Daily BriefsMacro

Daily Brief Macro: Double Crosshairs Haunt Wheat; Geopolitics and El Niño Impacts Global Staple and more

In today’s briefing:

  • Double Crosshairs Haunt Wheat; Geopolitics and El Niño Impacts Global Staple
  • Asset Allocation Watch: Best not hope for cuts
  • The Latest IMF Study on Inflation Calls for Even More Rate Hikes!
  • Recession Nugget: What’s the deal with GDP and GDI
  • EA: Disinflation Not Petering Out
  • The Energy Cable #38: Time to switch exposures in Energy space?


Double Crosshairs Haunt Wheat; Geopolitics and El Niño Impacts Global Staple

By Pranay Yadav

  • Global wheat trade is imbalanced with few exporters and many importers. This means a few nations’ trade policies affect supply during shortages as they restrict exports to prioritize domestic needs.
  • El Niño generally causes wheat production to decline among key exporters as well as most importers. This increases the likelihood of shortages in the wheat export market.
  • Currently diminished global wheat inventories increase the likelihood of supply shocks and price surges in global wheat markets.

Asset Allocation Watch: Best not hope for cuts

By Andreas Steno

  • Recent developments in components of the inflation basket leave us less convinced of the path ahead for the Fed but judging by funds futures, the market is now pricing in cuts already by April 2024.
  • Energy (and oil in particular) could easily wrongfoot these expectations.
  • Our estimate is for a deficit just above 2mn barrels through the fourth quarter, which is enough to bring oil prices another 30% higher based on historical data.

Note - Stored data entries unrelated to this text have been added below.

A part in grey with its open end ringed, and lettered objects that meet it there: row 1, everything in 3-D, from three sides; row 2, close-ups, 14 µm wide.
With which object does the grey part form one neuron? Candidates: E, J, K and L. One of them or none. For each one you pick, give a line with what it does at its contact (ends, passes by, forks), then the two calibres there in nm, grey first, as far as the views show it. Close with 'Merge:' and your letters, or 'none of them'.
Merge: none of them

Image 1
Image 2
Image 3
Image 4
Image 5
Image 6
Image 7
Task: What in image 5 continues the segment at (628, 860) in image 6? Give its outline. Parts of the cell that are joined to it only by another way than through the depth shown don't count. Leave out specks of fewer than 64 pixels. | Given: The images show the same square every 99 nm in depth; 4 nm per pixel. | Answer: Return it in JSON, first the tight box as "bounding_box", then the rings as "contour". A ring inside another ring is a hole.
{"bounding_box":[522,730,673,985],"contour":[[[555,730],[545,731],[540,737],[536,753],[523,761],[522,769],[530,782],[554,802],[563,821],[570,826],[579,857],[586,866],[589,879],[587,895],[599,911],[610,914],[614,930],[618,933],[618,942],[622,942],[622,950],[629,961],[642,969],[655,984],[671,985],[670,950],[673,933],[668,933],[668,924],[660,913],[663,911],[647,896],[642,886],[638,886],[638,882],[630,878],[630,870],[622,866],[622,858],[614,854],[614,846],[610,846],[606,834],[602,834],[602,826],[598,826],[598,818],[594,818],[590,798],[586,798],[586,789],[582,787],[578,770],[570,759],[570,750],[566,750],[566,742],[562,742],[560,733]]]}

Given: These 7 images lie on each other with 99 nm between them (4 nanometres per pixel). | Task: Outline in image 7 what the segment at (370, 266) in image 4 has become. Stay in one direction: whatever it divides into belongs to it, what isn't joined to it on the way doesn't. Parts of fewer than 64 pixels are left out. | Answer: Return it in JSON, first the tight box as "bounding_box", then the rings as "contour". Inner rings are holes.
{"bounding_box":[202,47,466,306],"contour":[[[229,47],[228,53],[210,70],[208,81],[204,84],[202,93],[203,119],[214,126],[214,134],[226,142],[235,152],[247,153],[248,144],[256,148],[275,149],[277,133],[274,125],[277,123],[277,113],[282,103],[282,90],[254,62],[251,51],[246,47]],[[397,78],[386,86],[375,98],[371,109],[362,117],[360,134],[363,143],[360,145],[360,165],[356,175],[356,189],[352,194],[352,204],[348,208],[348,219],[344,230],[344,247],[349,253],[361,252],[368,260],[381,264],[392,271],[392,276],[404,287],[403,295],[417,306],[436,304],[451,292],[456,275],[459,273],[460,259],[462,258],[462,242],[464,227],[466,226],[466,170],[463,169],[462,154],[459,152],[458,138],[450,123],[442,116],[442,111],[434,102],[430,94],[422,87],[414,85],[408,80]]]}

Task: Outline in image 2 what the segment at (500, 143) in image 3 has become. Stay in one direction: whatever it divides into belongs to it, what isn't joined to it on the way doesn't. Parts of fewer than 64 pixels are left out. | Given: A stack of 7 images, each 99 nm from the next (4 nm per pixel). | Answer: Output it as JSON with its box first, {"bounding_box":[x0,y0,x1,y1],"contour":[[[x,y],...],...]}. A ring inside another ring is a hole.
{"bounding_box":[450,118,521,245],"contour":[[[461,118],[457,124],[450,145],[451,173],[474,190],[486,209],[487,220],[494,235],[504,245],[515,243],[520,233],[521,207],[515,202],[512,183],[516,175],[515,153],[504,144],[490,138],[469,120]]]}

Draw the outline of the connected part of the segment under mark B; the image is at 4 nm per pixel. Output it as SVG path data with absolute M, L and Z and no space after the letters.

The Latest IMF Study on Inflation Calls for Even More Rate Hikes!

By Jeroen Blokland

  • While US headline inflation is returning to pre-Covid levels faster than average, the risks of premature celebrations are high!
  • In the Eurozone, headline inflation is nowhere near pre-shock levels, and our inflation outlook suggests it may well take another year now that oil prices are spiking. 
  • Central banks have no choice but to accept stagflation, or worse, keeping rates higher for longer, which is NOT reflected in stock markets.

Recession Nugget: What’s the deal with GDP and GDI

By Andreas Steno

  • With the spread between GDI and GDP reaching historical levels we ought to dig into the numbers once again to figure out if this is just statistical non-sense, or if we have got a good reason to be worried for the American economy.
  • Research points towards GDI being the most indicative variable of the two, and the spread is often seen as a recession indicator – remember that households make up ⅔ of GDP
  • But there is a (small) chance that the difference between the 2 is simply a statistical measurement error, which of course will grow more or less proportionally with the size of GDP/GDI

EA: Disinflation Not Petering Out

By Phil Rush

  • The flash EA HICP inflation rate was marginally trimmed in August’s final print, causing it to round lower from 5.24%, while the ex-tobacco rate still printed at 5.2%.
  • Resurgent petrol prices prevented inflation from slowing by more, but powerful base effects in September should re-establish the steep trend decline.
  • Underlying inflation continues slowing to the extent that the monthly impulse is no longer significantly above target, which should spare the ECB from hiking again.

The Energy Cable #38: Time to switch exposures in Energy space?

By Ulrik Simmelholt

  • Warren and 3Fourteen Research has been bang on with their bullish crude trade posted in July, which has returned approx. 33%
  • On the other side of the energy space, Natural Gas is starting to look like a possible substitute for a long crude position, while the uranium and nuclear trade could be running on fumes.
  • We had headline numbers in CPI and PPI jump on the back of a strong month in crude and we also note that the nuclear sector is flying higher with Sprott’s physical ETF being up 13% last week on the back of FOMO and political acceptance in nuclear space.